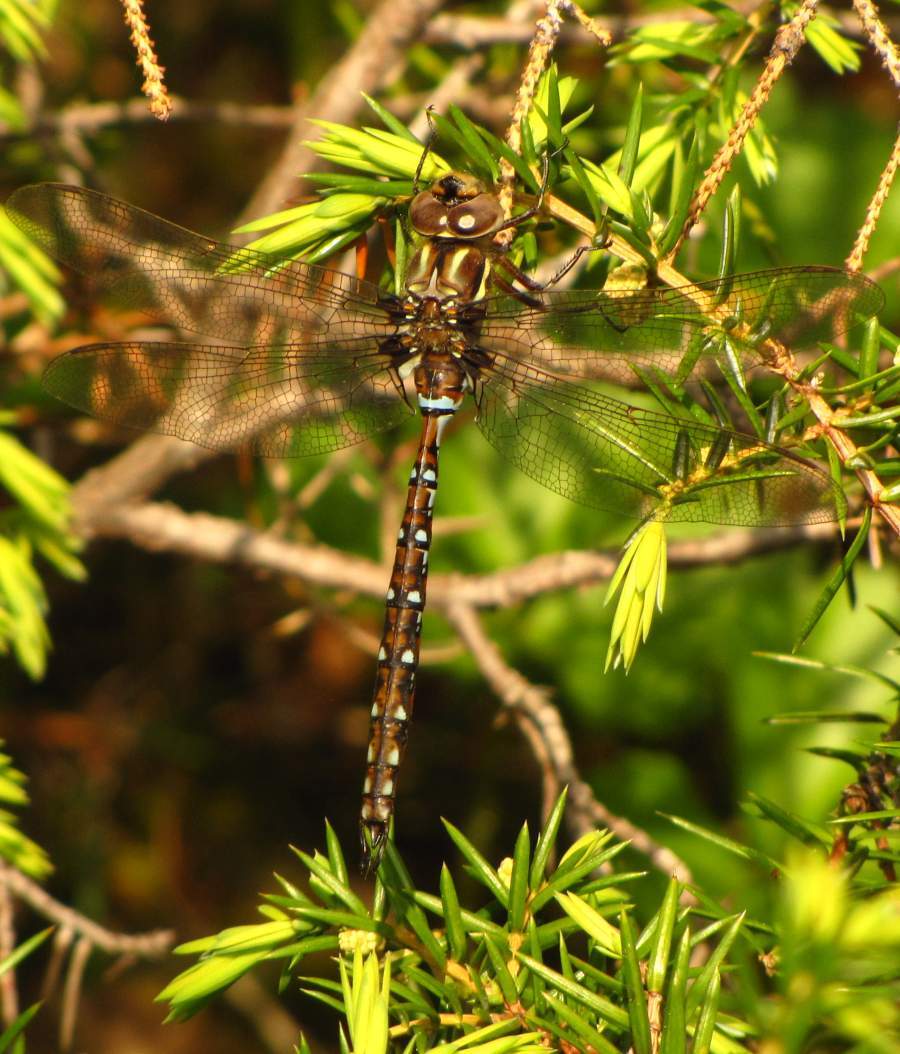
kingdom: Animalia
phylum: Arthropoda
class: Insecta
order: Odonata
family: Aeshnidae
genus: Basiaeschna
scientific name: Basiaeschna janata
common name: Springtime darner
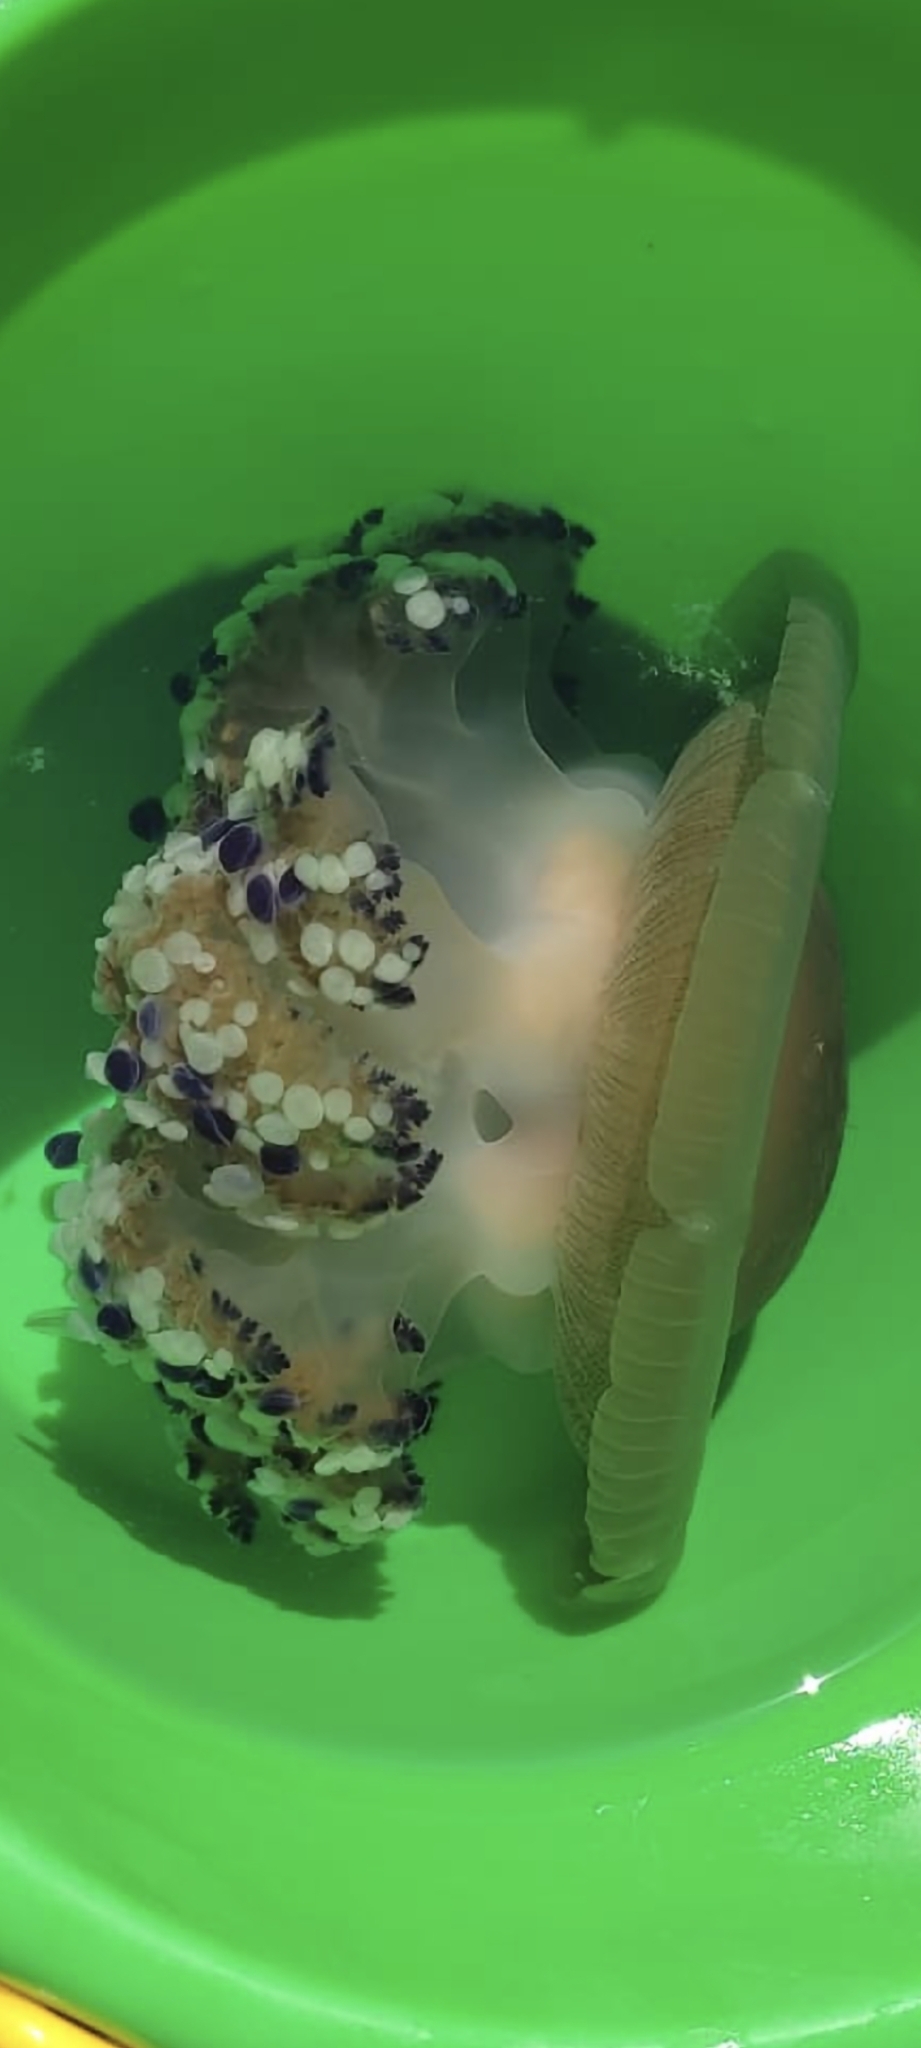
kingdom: Animalia
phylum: Cnidaria
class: Scyphozoa
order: Rhizostomeae
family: Cepheidae
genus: Cotylorhiza
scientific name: Cotylorhiza tuberculata
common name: Mediterranean jelly
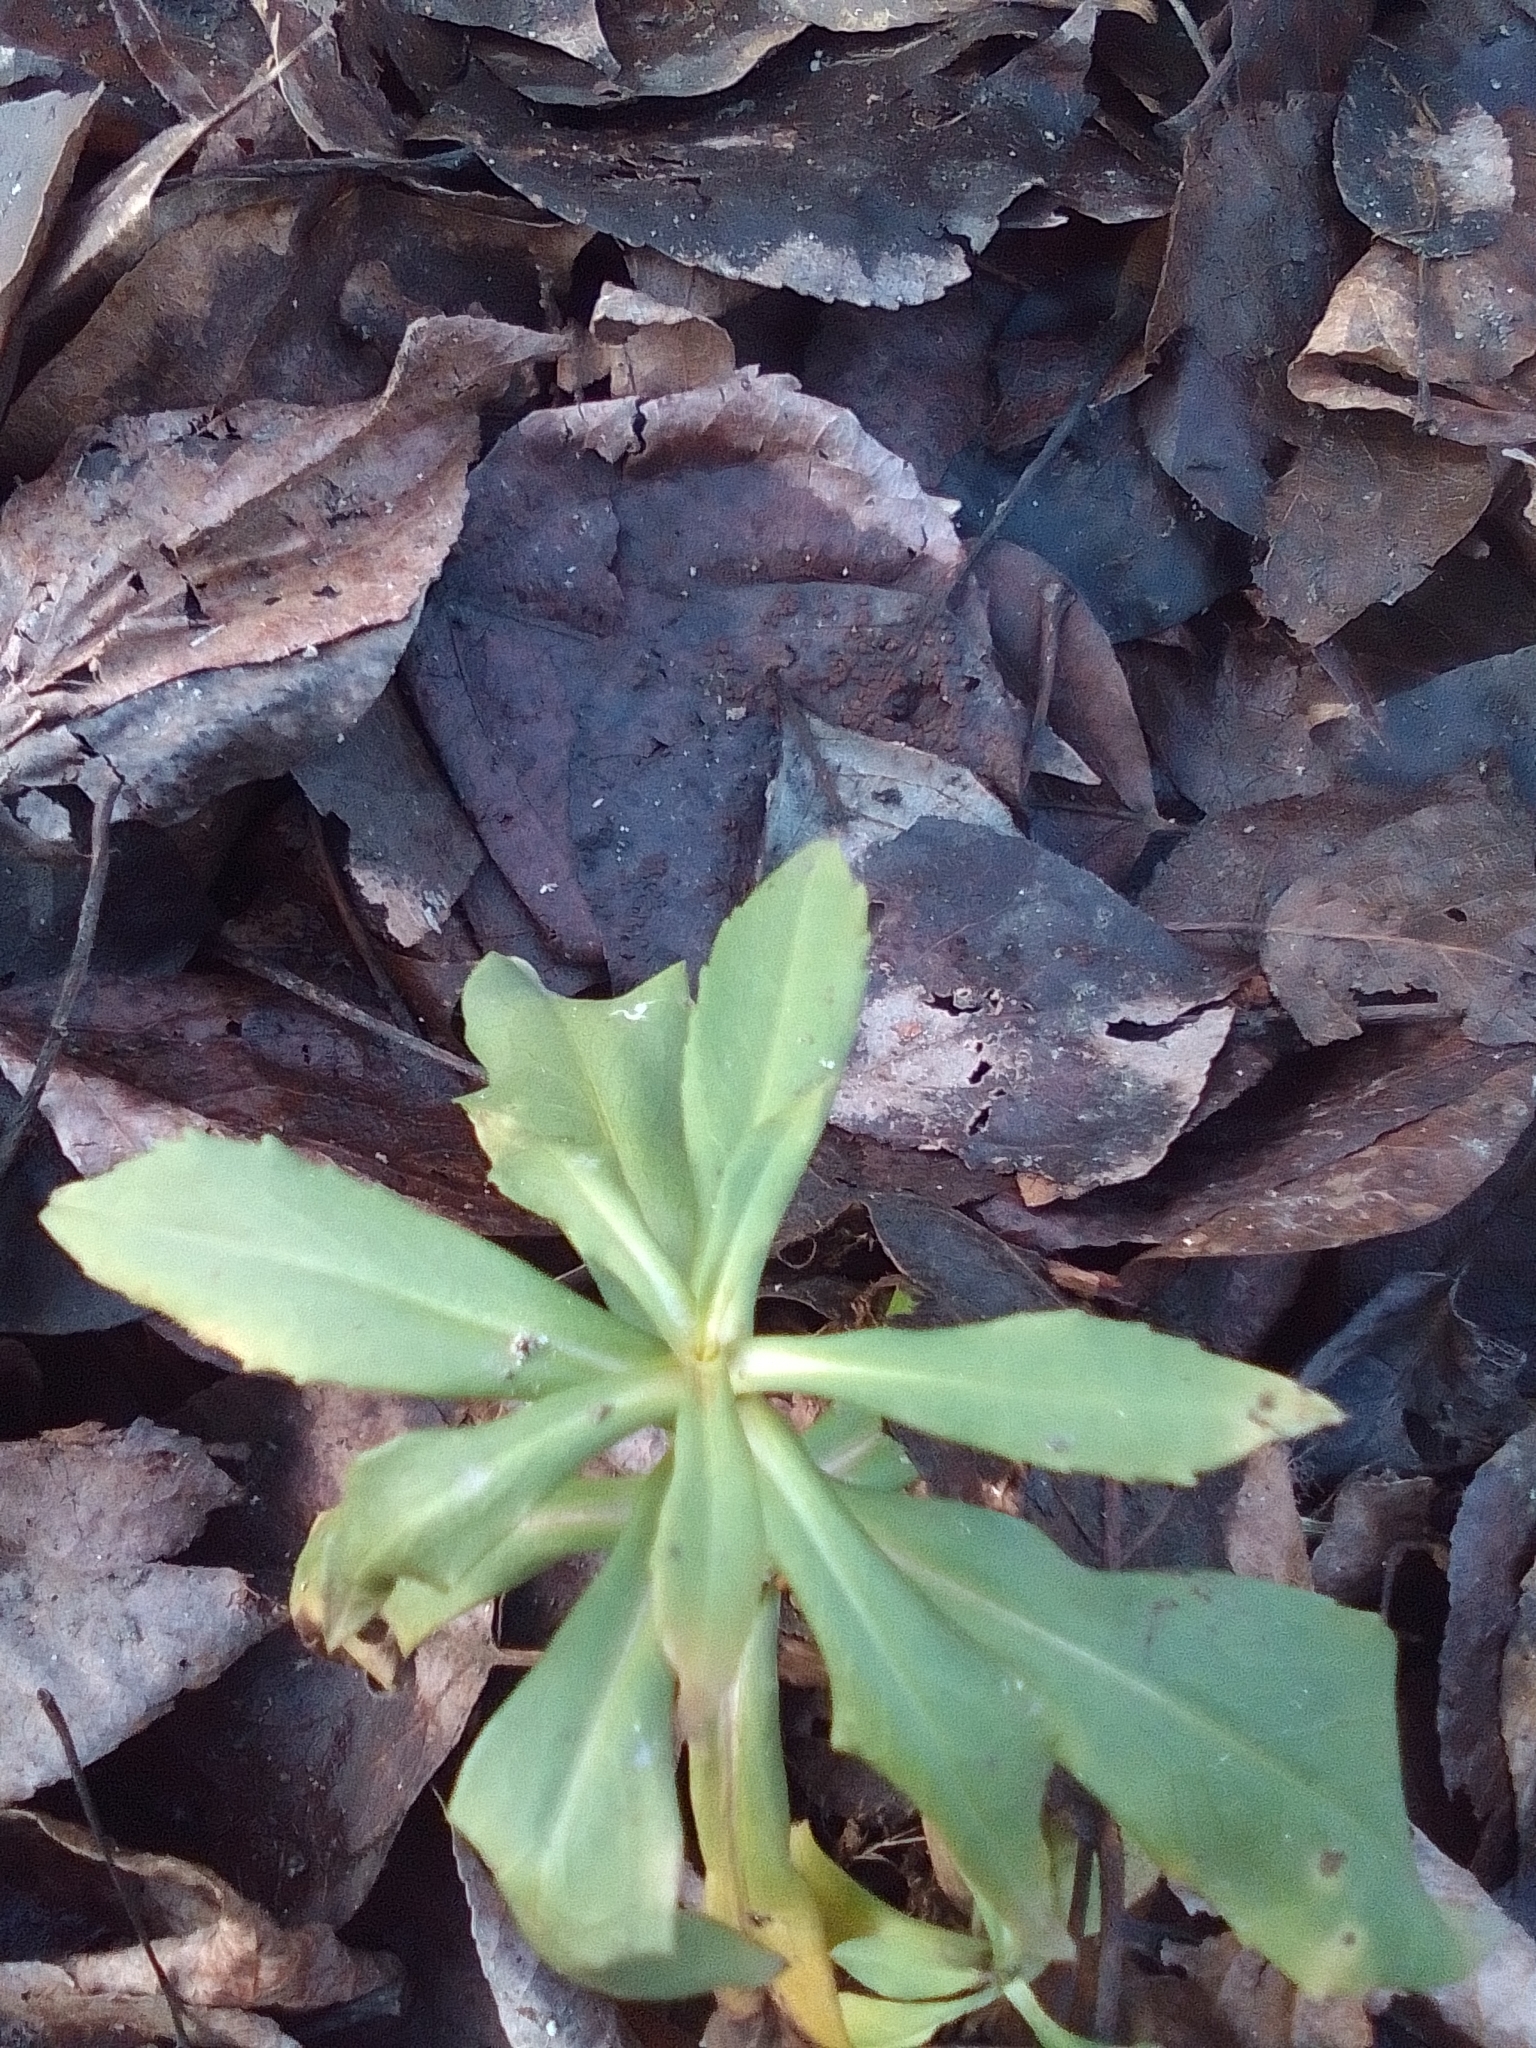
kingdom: Plantae
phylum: Tracheophyta
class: Magnoliopsida
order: Saxifragales
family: Crassulaceae
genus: Hylotelephium
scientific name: Hylotelephium telephium
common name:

□ □ □ □ □ □ □

Exercise: Rewrite all of the data above as a JSON list of strings, one string for each line, skipping any blank lines and leaving the pictures out.

Written answer:
[
  "kingdom: Animalia",
  "phylum: Arthropoda",
  "class: Insecta",
  "order: Odonata",
  "family: Aeshnidae",
  "genus: Basiaeschna",
  "scientific name: Basiaeschna janata",
  "common name: Springtime darner",
  "kingdom: Animalia",
  "phylum: Cnidaria",
  "class: Scyphozoa",
  "order: Rhizostomeae",
  "family: Cepheidae",
  "genus: Cotylorhiza",
  "scientific name: Cotylorhiza tuberculata",
  "common name: Mediterranean jelly",
  "kingdom: Plantae",
  "phylum: Tracheophyta",
  "class: Magnoliopsida",
  "order: Saxifragales",
  "family: Crassulaceae",
  "genus: Hylotelephium",
  "scientific name: Hylotelephium telephium",
  "common name:"
]